Painless scripts let you inject arbitrary logic into Elasticsearch during indexing or querying, but they don’t actually run code in the traditional sense; they compile to bytecode that’s executed within a sandboxed JVM, and their primary power lies in their ability to manipulate document fields based on specific conditions.
Let’s see this in action. Imagine you have a product catalog and want to create a discounted_price field that’s 10% off the original_price if the product is marked as "on_sale".
Here’s how you’d add that during indexing using an ingest pipeline:
PUT _ingest/pipeline/add_discounted_price
{
"description": "Adds a discounted_price field if the product is on sale",
"processors": [
{
"script": {
"lang": "painless",
"source": """
if (ctx.containsKey('on_sale') && ctx.on_sale == true) {
if (ctx.containsKey('original_price')) {
ctx.discounted_price = ctx.original_price * 0.9;
}
}
""",
"if": "ctx.containsKey('original_price')"
}
}
]
}
Now, when you index a document with an original_price and on_sale set to true, the discounted_price will be automatically calculated and added.
POST my-index/_doc?pipeline=add_discounted_price
{
"name": "Super Widget",
"original_price": 100.00,
"on_sale": true
}
This results in a document like:
{
"name": "Super Widget",
"original_price": 100.00,
"on_sale": true,
"discounted_price": 90.00
}
If on_sale were false or original_price were missing, discounted_price wouldn’t be added.
The core problem Painless scripts solve is the need for dynamic, context-aware field manipulation that goes beyond simple mappings. You might need to:
- Derive new fields: Like
discounted_pricefromoriginal_priceand a boolean flag. - Normalize data: Convert units, standardize formats, or clean up inconsistent values.
- Enrich data: Add calculated fields based on combinations of existing ones.
- Implement complex routing: Dynamically determine shard routing based on document content.
- Custom scoring: Influence relevance scores during searches.
Internally, Painless is a strongly typed, Java-like language designed for safety and performance within the Elasticsearch JVM. It enforces strict security rules, preventing direct access to arbitrary Java APIs and limiting operations to what’s necessary for document processing. When a script is executed, Elasticsearch compiles the Painless code into bytecode that runs in a highly optimized, sandboxed environment. This means you get the flexibility of custom logic without compromising the stability or security of your cluster. The ctx object is your gateway to the current document being processed, allowing you to read existing fields and write new ones.
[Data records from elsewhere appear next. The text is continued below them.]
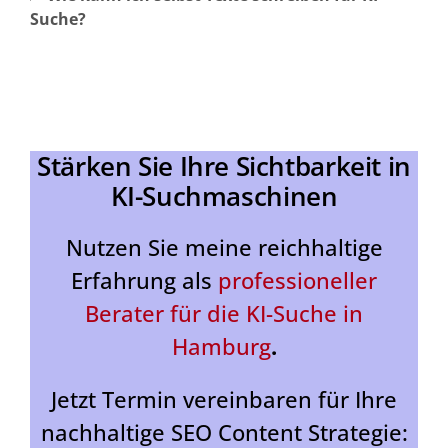
Suche?
Stärken Sie Ihre Sichtbarkeit in
KI-Suchmaschinen
Nutzen Sie meine reichhaltige
Erfahrung als
professioneller
Berater für die KI-Suche in
Hamburg
.
Jetzt Termin vereinbaren für Ihre
nachhaltige SEO Content Strategie:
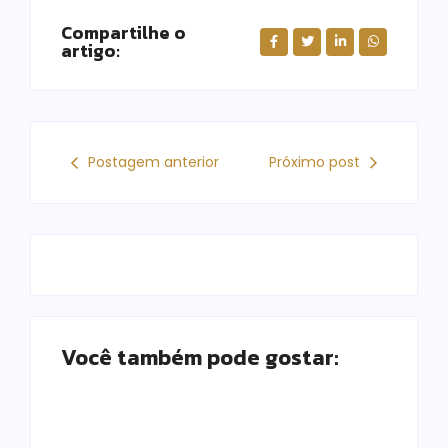
Compartilhe o
artigo:
Postagem anterior
Próximo post
Você também pode gostar:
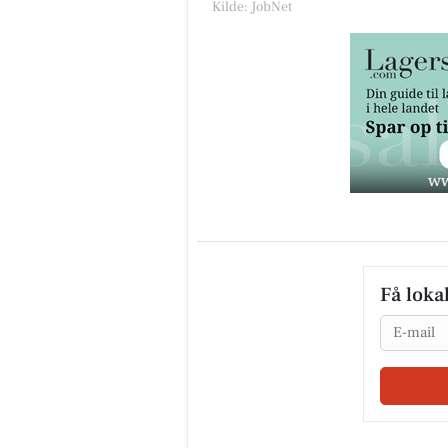
Kilde: JobNet
Få loka
Email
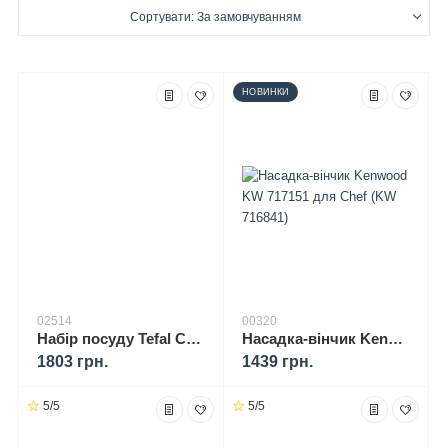
Сортувати: За замовчуванням
НОВИНКИ
02514
00320
Набір посуду Tefal Chefclub G805S304 – Сковорода 24 см, подрібнювач 500 мл та деко для піци
Насадка-вінчик Kenwood KW 717151 для Chef (KW 716841)
1803 грн.
1439 грн.
5/5
5/5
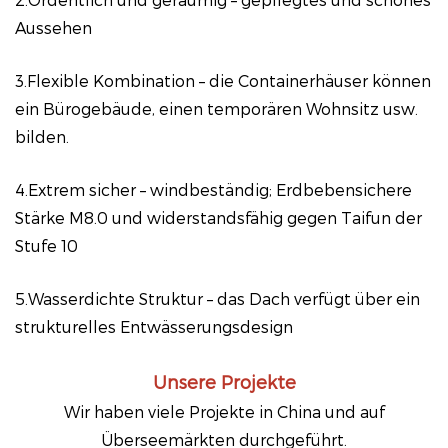
Aussehen
3.Flexible Kombination – die Containerhäuser können
ein Bürogebäude, einen temporären Wohnsitz usw.
bilden.
4.Extrem sicher – windbeständig; Erdbebensichere
Stärke M8.0 und widerstandsfähig gegen Taifun der
Stufe 10
5.Wasserdichte Struktur – das Dach verfügt über ein
strukturelles Entwässerungsdesign
Unsere Projekte
Wir haben viele Projekte in China und auf
Überseemärkten durchgeführt.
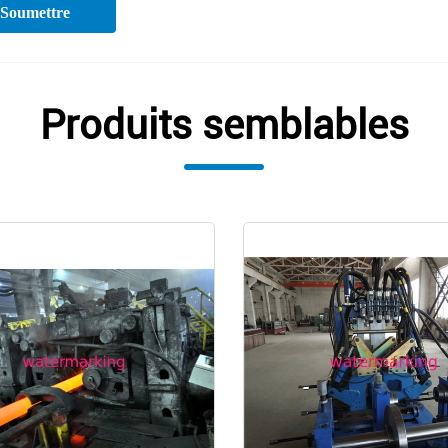
Soumettre
Produits semblables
The if condition at the processor level ("if": "ctx.containsKey('original_price')" in the example above) is a crucial performance optimization. It ensures the script only runs if the specified condition is met, preventing unnecessary execution and potential errors on documents that don’t have the required fields. This is distinct from if statements within the source script, which control logic flow inside the script itself.
When writing scripts, especially for complex calculations or conditional logic, you’ll often find yourself needing to handle missing fields gracefully. A common pattern is to use ctx.getOrDefault('field_name', defaultValue) to provide a fallback value if the field doesn’t exist, preventing NullPointerExceptions and ensuring your script continues to execute predictably. For instance, to calculate a weighted score where a missing weight field defaults to 1.0, you’d write ctx.score = ctx.base_score * ctx.getOrDefault('weight', 1.0);.
The next step after mastering ingest pipelines for field creation is exploring Painless scripts within search requests for dynamic aggregation or conditional highlighting.